Require each state to provide menstrual hygiene products to female inmates and detainees, at no cost and on demand, as a condition of receiving funds from the Edward Byrne Memorial Justice Assistance Grant Program.
Direct the Secretary of Labor to require employers with 100 or more employees to provide menstrual hygiene products to their employees free of charge.
Not too long ago, New York City made news by announcing it would be making pads and tampons available for free at women’s shelters, women’s prisons, and schools. Why isn’t this a “no-brainer” everywhere else? ESPECIALLY for women’s shelters and prisons.
In an op-ed for Marie Claire about her Menstrual Equality for All Act, the Congresswoman mentioned a couple of cases that had to be filed simply for incarcerated women to access hygiene products on a regular basis.
“The ACLU of Michigan filed a federal lawsuit on behalf of 8 female prisoners at Muskegon County Jail because (among other things) the prison denied inmates access to menstrual hygiene products, a condition considered inhumane and degrading. Female inmates in Connecticut only get five pads per week to split with their bunkmate, which means they may have to use a single pad for multiple days. I cannot imagine how humiliating that must feel. My bill would require each state to give female inmates and detainees as many tampons or pads as they need, whenever they need them—at no cost,” she wrote.

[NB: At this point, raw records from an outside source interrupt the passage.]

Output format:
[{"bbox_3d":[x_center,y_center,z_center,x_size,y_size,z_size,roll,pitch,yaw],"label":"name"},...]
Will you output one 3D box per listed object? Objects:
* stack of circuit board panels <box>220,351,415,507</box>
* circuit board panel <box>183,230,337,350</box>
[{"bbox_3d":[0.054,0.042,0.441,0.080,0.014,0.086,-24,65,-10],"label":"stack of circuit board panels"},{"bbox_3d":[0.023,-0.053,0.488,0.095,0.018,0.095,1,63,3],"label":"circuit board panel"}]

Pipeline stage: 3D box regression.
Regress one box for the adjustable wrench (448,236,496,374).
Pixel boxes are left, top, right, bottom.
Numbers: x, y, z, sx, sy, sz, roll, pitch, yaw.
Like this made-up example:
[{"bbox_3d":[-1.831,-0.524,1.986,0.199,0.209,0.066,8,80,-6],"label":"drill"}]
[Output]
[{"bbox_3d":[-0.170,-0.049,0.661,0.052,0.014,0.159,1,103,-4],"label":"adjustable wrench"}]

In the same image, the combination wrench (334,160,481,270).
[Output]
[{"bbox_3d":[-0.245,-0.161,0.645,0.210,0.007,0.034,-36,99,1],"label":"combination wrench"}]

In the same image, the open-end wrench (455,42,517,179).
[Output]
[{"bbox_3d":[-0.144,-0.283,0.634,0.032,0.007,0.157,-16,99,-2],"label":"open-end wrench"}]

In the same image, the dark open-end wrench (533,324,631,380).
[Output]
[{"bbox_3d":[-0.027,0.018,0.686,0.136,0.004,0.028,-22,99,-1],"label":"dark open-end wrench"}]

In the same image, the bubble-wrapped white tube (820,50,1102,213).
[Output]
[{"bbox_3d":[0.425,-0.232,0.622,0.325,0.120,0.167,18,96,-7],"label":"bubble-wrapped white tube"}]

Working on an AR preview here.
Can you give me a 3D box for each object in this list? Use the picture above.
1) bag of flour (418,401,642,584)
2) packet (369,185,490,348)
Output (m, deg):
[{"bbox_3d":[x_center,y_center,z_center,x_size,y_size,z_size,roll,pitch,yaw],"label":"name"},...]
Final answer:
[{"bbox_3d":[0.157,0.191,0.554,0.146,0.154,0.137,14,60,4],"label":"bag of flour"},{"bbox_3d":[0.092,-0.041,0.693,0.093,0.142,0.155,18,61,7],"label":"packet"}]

The humiliation around such a normal part of a woman’s life is also felt by homeless women.
“Some homeless women resort to using rags or…nothing. Congress should be outraged by these conditions. Shelters should be able to use federal grant money to purchase tampons or pads—that is exactly what my bill ensures,” she said.
The fact that women make up only 20% of our federal government gives you an indication of the level of outrage that will be felt throughout Congress (or lack thereof). So far the only legislators who have co-sponsored Congresswoman Meng’s bill are all Democrats (25 at the time of writing this piece), but last time we checked there are multiple Republican women in both the House and Senate (not to mention Republican men who no doubt have women and girls in their lives who are familiar with menstruation). It is appalling that this is not seen as a more pressing issue, and a basic need, for every elected official.
With the recent uproar over the Republican-led healthcare bill, dubbed “Trumpcare” or “Ryancare”, which will see millions of people lose their coverage by 2018, and Trump’s budget announcing cuts to the arts, Meals on Wheels, and children’s school lunch programs, while increasing spending for military and of course that darn border wall, it is clear our nation’s priorities, as dictated by a group of select men, are not in alignment with what the majority of people want.
We are seeing a rise in activists speaking out about this issue on a global scale, but it will take policy-makers taking action in order to see real change. Canada is proof that putting pressure on legislators works, so we will not stop talking about menstrual equality until Congresswoman Meng’s bill is passed. Right now the Menstrual Equality for All Act is before the House Ways and Means Committee, and is yet to be voted on. You can keep track of its movement on Congress.gov.